I'd agree with that. I know of several systems that perform great on
30-min bars but much worse on 60-min, and vice versa.
> - What are the specific mathematical expressions that, taken as a set,
> account for the difference in "look" across timeframes?
> Untested First Cut at the Expression List:
> - Average True Range of timeframe 1 for last x number of bars /
> Average range of price intersection at timeframe 1 from bar to bar
> for last x number of bars
Didn't you intend to include Timeframe 2 in here somewhere?
What exactly do you mean by "price interseaction at timeframe 1" ?
** No. Draft expression #2 attempts to get at multi-timeframe
relationships. I was thinking after I sent the note that the text in the
paragraph above wasn't clear.
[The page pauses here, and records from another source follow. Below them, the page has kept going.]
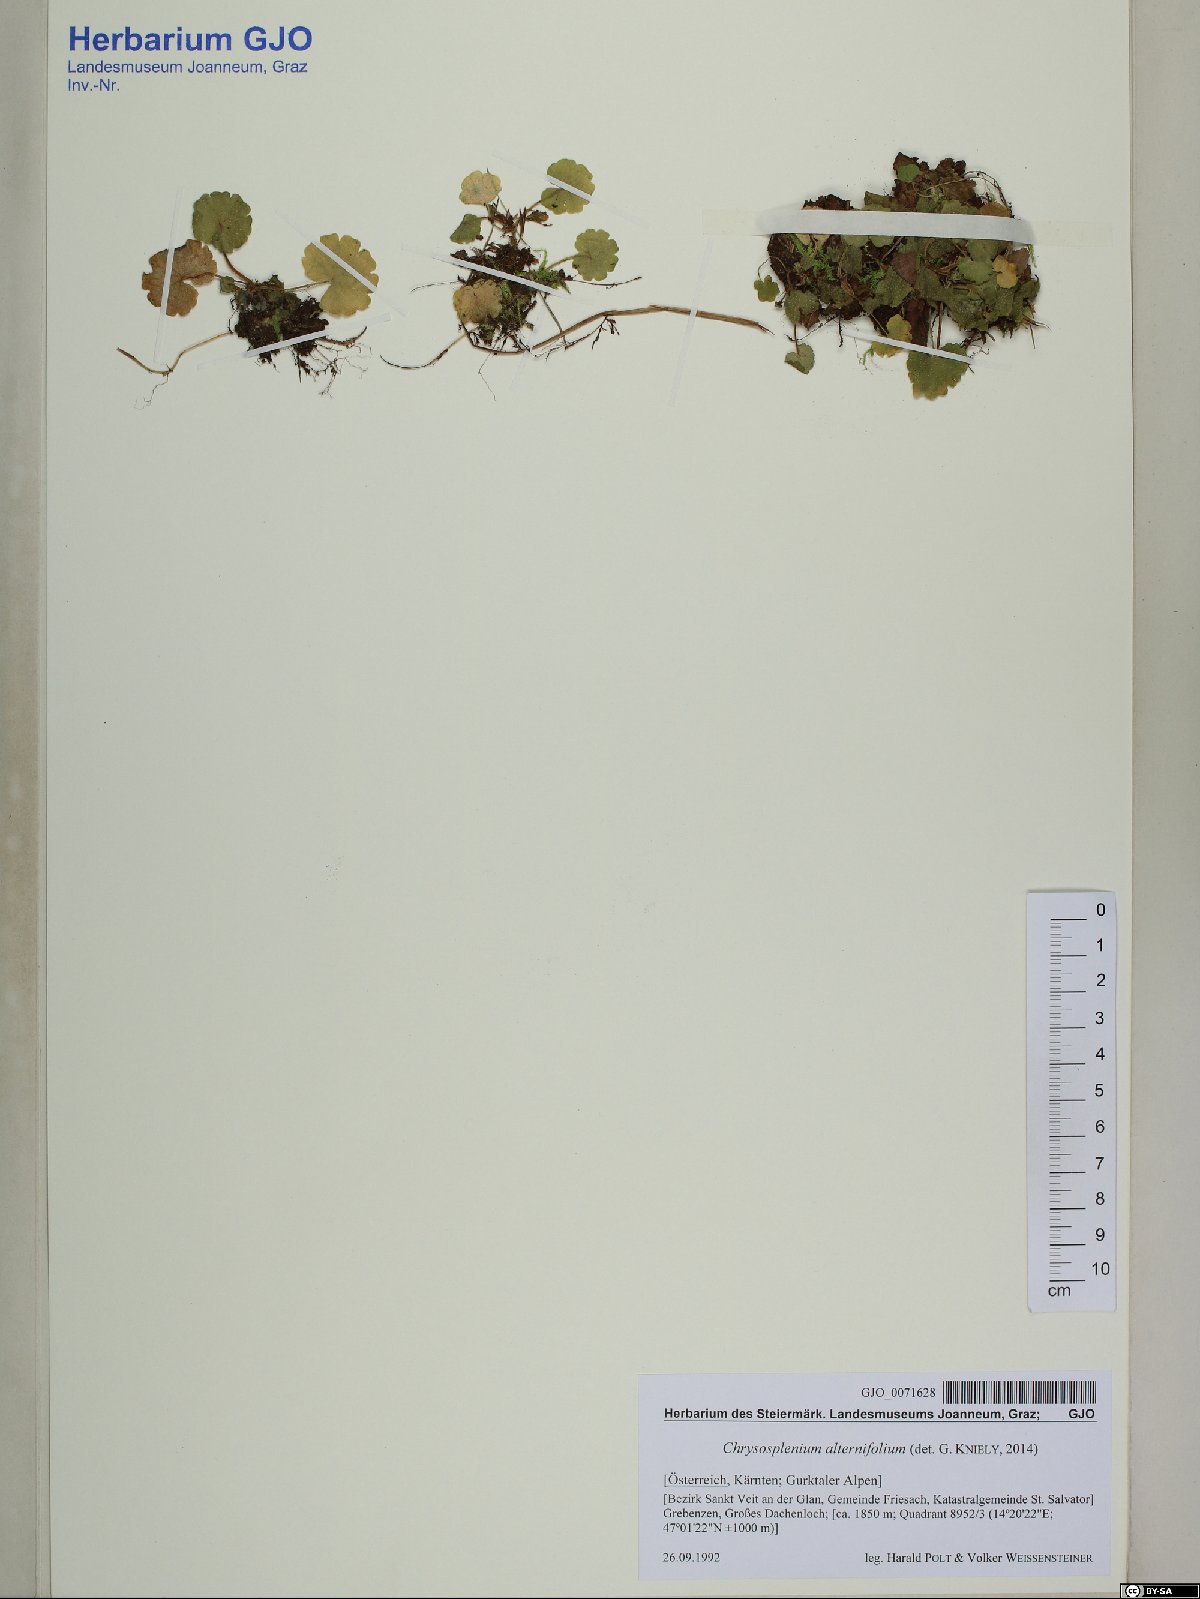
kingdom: Plantae
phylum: Tracheophyta
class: Magnoliopsida
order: Saxifragales
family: Saxifragaceae
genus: Chrysosplenium
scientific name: Chrysosplenium alternifolium
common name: Alternate-leaved golden-saxifrage
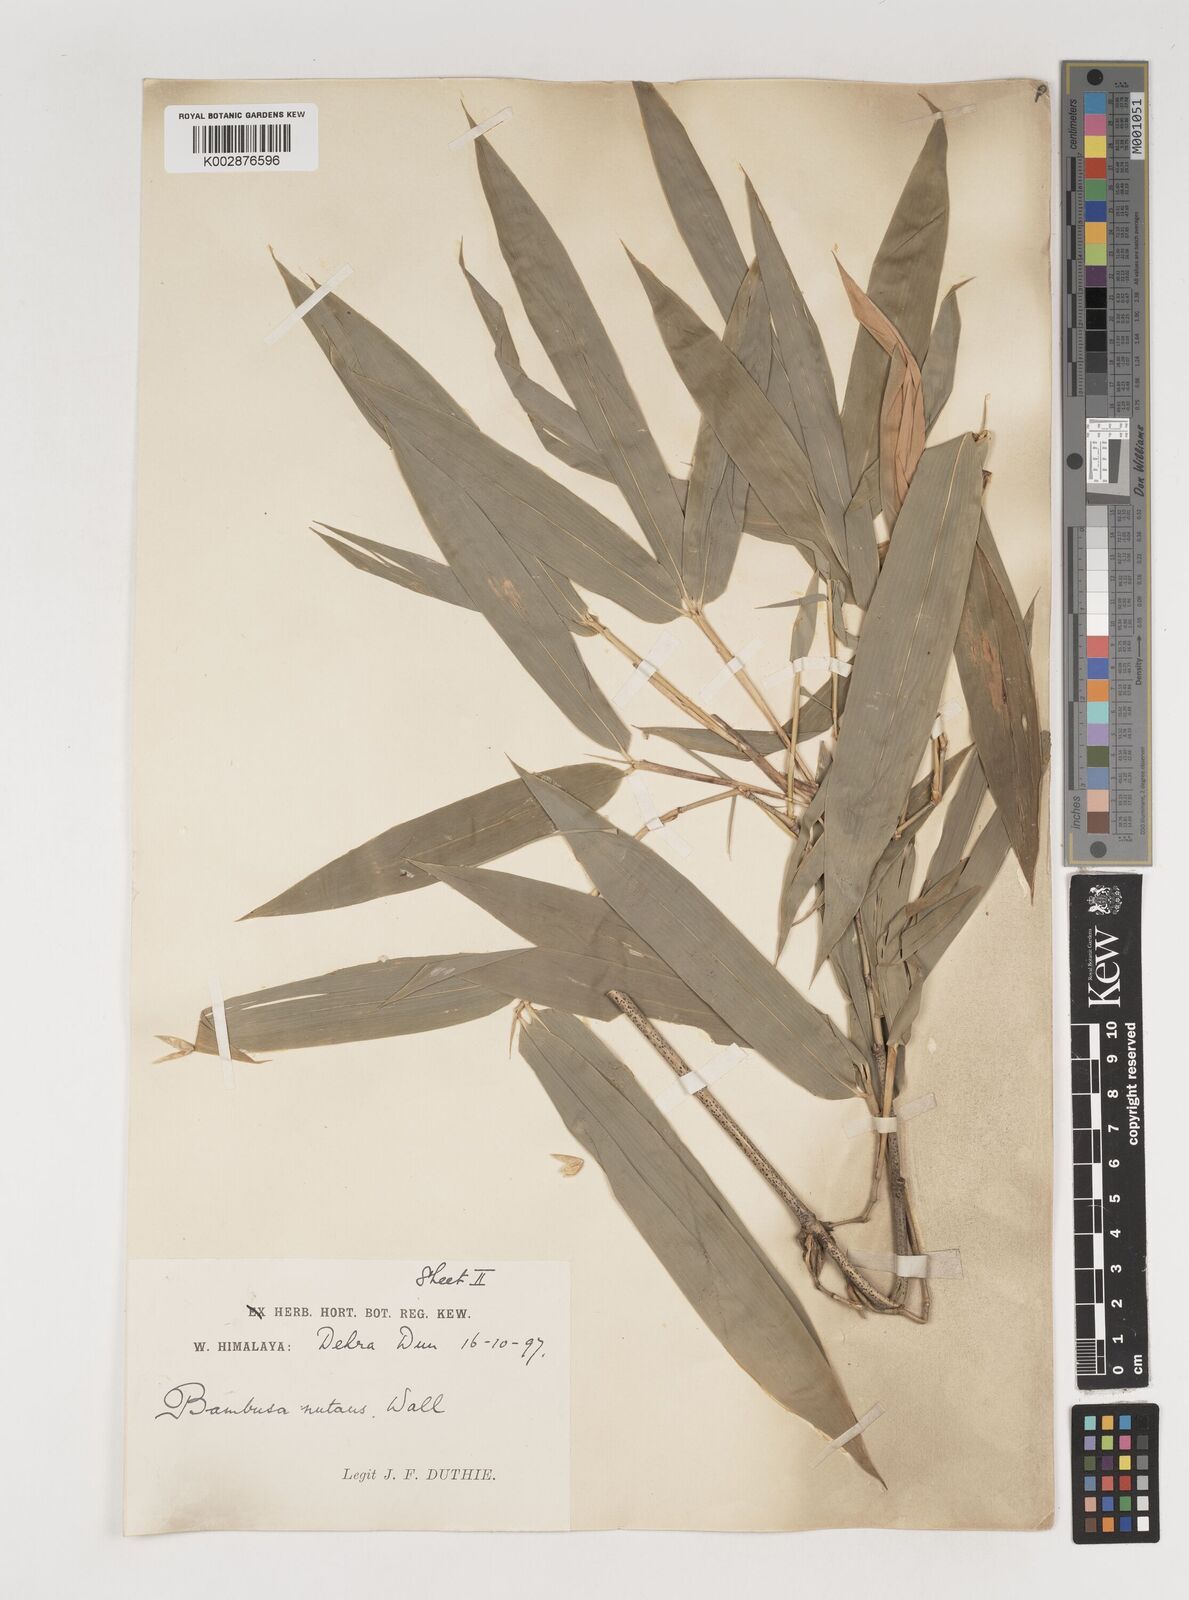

Let's see if I can state it clearly this
time.
** I think the numerator in the above paragraph is clear right? But in the
denominator, by "intersection" I mean overlap. So, for example, if the true
range h and l of price bar "1" are 83.6 and 81.2 respectively and the true
range h and l of price bar "2" are 86.4 and 82.7 then the "range overlap" is
.9 (i.e., 83.6 minus 82.7).
I'm not certain that you can get equivalent results in 2 timeframes
just by tweaking a few inputs with expressions like this.
** The purpose of getting clear about the expressions in the expression list
was not to try to tweak trading signals to make a system tradeable in any
timeframe. Instead, it was to try to specify the differences between
timeframes in some quantifiable way.
It may
very well be that tradeable trends in a short timeframe disappear
into the bars in a long timeframe, or tradeable trends in a long
timeframe are swamped out by noise in a short timeframe. I suspect
that many markets will have an optimum timeframe for a particular
strategy.
** I think (but don't have empirical evidence) that this is right. I also
suspect that there is no single "optimal" timeframe per strategy. That is,
out of say 5,10,15,30,60 min and daily, weekly timeframes a strategy may be
"optimal" at 2 out of the total of 7 of these timeframes. I saw the process
of getting empirical evidence as consisting of the following steps:
** 1 Specify the mathematical expressions that account for differences
in the "look" of bars for timeframes (say 5, 10, 15, 30, 60 min, daily, and
weekly).
** 2 Determine which timeframes are the most similar in terms of the
data resulting from applying the expressions in the expression list.
** 3 Run multiple trading systems of different types on these different
timeframes. Determine which timeframes are the most similar in terms of the
kinds of results from the application of these trading systems. (This may
not be easy to do. I haven't thought through how one would do it but can
think of a couple of problems one would have to overcome to do it.)
** 4 THE PURPOSE OF THIS COMPLETE EXERCISE is to provide an understanding
of what specific timeframes a certain TYPE of trading system may be most
profitable in. (I'd like eventually to understand that if I have a system
that has solid backtesting results eod it will also probably be solid at xyz
timeframe but not at abc timeframe or def timeframe.)
** My note initiating this thread was really to determine if anyone had
attempted to get these questions before and already had the answer. But I
have found that I get much better responses to questions if I pose initial
answers myself and hence, hopefully, provide value to others. Truth be
known, I don't have much time myself to work through all four steps above.